A free copy of Jamie Oliver's latest cookbook, Save With Jamie, is being donated to every library in the UK.
The book, published today (29th August) by Penguin division Michael Joseph, focuses on cooking on a budget. More than 4,000 libraries in England, Wales, Scotland and Northern Ireland will each receive a copy of the title, donated by Penguin Random House with the assistance of The Reading Agency.
Oliver said: "We know from the fabulous work that libraries do every day that everyone deserves a chance to learn basic skills that can improve everyday lives. Reading and cooking are two of those skills for sure. I’ll admit I’ve been a late developer with the first, but I can definitely help with the second."
Miranda McKearney, outgoing director of The Reading Agency, said: "We can’t thank Jamie and Penguin Random House enough for this incredibly generous gift to library users. It sends out a powerful message—to live well we need to feed our bodies with healthy food, and our minds with great reading.
"For those under financial pressure, libraries offer fantastic free reading experiences and they’re a great place to go if you’re on a tight budget. We’re delighted to be working with the Society of Chief Librarians, Libraries Northern Ireland and the Scottish Library and Information Council to get Save with Jamie to every library in the country."
Penguin Random House c.e.o. Tom Weldon said: "Save with Jamie is a book we are very proud to be publishing and we hope that this gift will genuinely have a positive impact on households of the UK."

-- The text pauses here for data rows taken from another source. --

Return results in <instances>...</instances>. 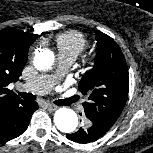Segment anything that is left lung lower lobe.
Wrapping results in <instances>:
<instances>
[{
  "instance_id": "left-lung-lower-lobe-1",
  "label": "left lung lower lobe",
  "mask_w": 153,
  "mask_h": 153,
  "mask_svg": "<svg viewBox=\"0 0 153 153\" xmlns=\"http://www.w3.org/2000/svg\"><path fill=\"white\" fill-rule=\"evenodd\" d=\"M104 134V132L98 130L95 126L90 125L86 129L81 128L75 133L67 134L66 137L71 141L85 144L98 140Z\"/></svg>"
}]
</instances>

Tony Durcan of the Society of Chief Librarians said libraries were experiencing "a tsunami of demand from users on tight budgets . . . So Jamie’s gift is extremely welcome, and we will put the books to very good use." He added: "It’s really cheering to have this help in meeting the needs of the communities we are passionate about serving."

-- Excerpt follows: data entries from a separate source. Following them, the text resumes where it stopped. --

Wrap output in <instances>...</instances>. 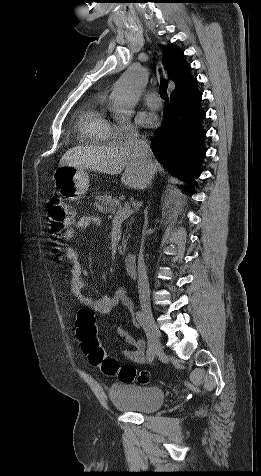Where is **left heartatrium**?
<instances>
[{"label":"left heart atrium","mask_w":261,"mask_h":476,"mask_svg":"<svg viewBox=\"0 0 261 476\" xmlns=\"http://www.w3.org/2000/svg\"><path fill=\"white\" fill-rule=\"evenodd\" d=\"M156 121H157V118L153 113L140 112L137 115L138 124L144 127H151L156 123Z\"/></svg>","instance_id":"1"}]
</instances>
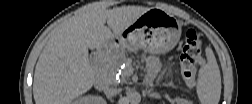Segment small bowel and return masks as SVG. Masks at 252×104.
<instances>
[{
    "mask_svg": "<svg viewBox=\"0 0 252 104\" xmlns=\"http://www.w3.org/2000/svg\"><path fill=\"white\" fill-rule=\"evenodd\" d=\"M148 68H149V77L154 78L159 71L158 63L154 58H150L148 60Z\"/></svg>",
    "mask_w": 252,
    "mask_h": 104,
    "instance_id": "1",
    "label": "small bowel"
}]
</instances>
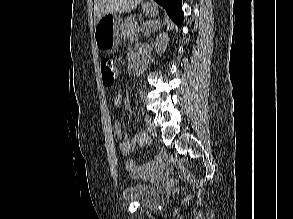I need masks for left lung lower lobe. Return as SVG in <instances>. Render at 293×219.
I'll list each match as a JSON object with an SVG mask.
<instances>
[{
    "label": "left lung lower lobe",
    "mask_w": 293,
    "mask_h": 219,
    "mask_svg": "<svg viewBox=\"0 0 293 219\" xmlns=\"http://www.w3.org/2000/svg\"><path fill=\"white\" fill-rule=\"evenodd\" d=\"M159 5L165 8L167 14L179 27L182 26L184 14L182 11L181 0H155Z\"/></svg>",
    "instance_id": "obj_1"
}]
</instances>
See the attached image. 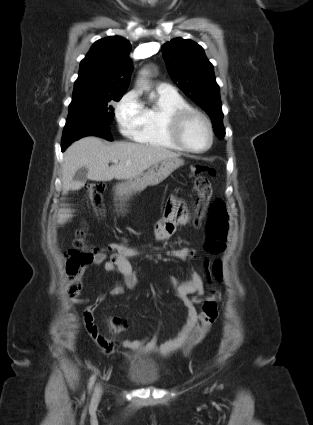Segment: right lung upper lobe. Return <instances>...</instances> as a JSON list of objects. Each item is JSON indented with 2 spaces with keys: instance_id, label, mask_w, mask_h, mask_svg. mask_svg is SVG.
Returning a JSON list of instances; mask_svg holds the SVG:
<instances>
[{
  "instance_id": "cb5924a9",
  "label": "right lung upper lobe",
  "mask_w": 313,
  "mask_h": 425,
  "mask_svg": "<svg viewBox=\"0 0 313 425\" xmlns=\"http://www.w3.org/2000/svg\"><path fill=\"white\" fill-rule=\"evenodd\" d=\"M130 51L131 44L120 36L96 41L80 63L73 98L124 93L132 70Z\"/></svg>"
}]
</instances>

Oliver has aroused considerable controversy in recent days with comments made while publicising the book and Channel 4 TV programme, "Jamie's Money Saving Meals". In an interview with the Radio Times, Oliver said low income families often made poor food choices, while in a Good Housekeeping interview he said his restaurants would close without immigrant workers, because British people would "whinge" about long hours and tough conditions. Newspaper columnists have piled into the debate, with views ranging from "Jamie is right; a poor diet is the national disease" to "Jamie Oliver has no right to tell us how to spend our money", coming from Oliver's Michael Joseph stablemate Jack Monroe, writing in the Independent.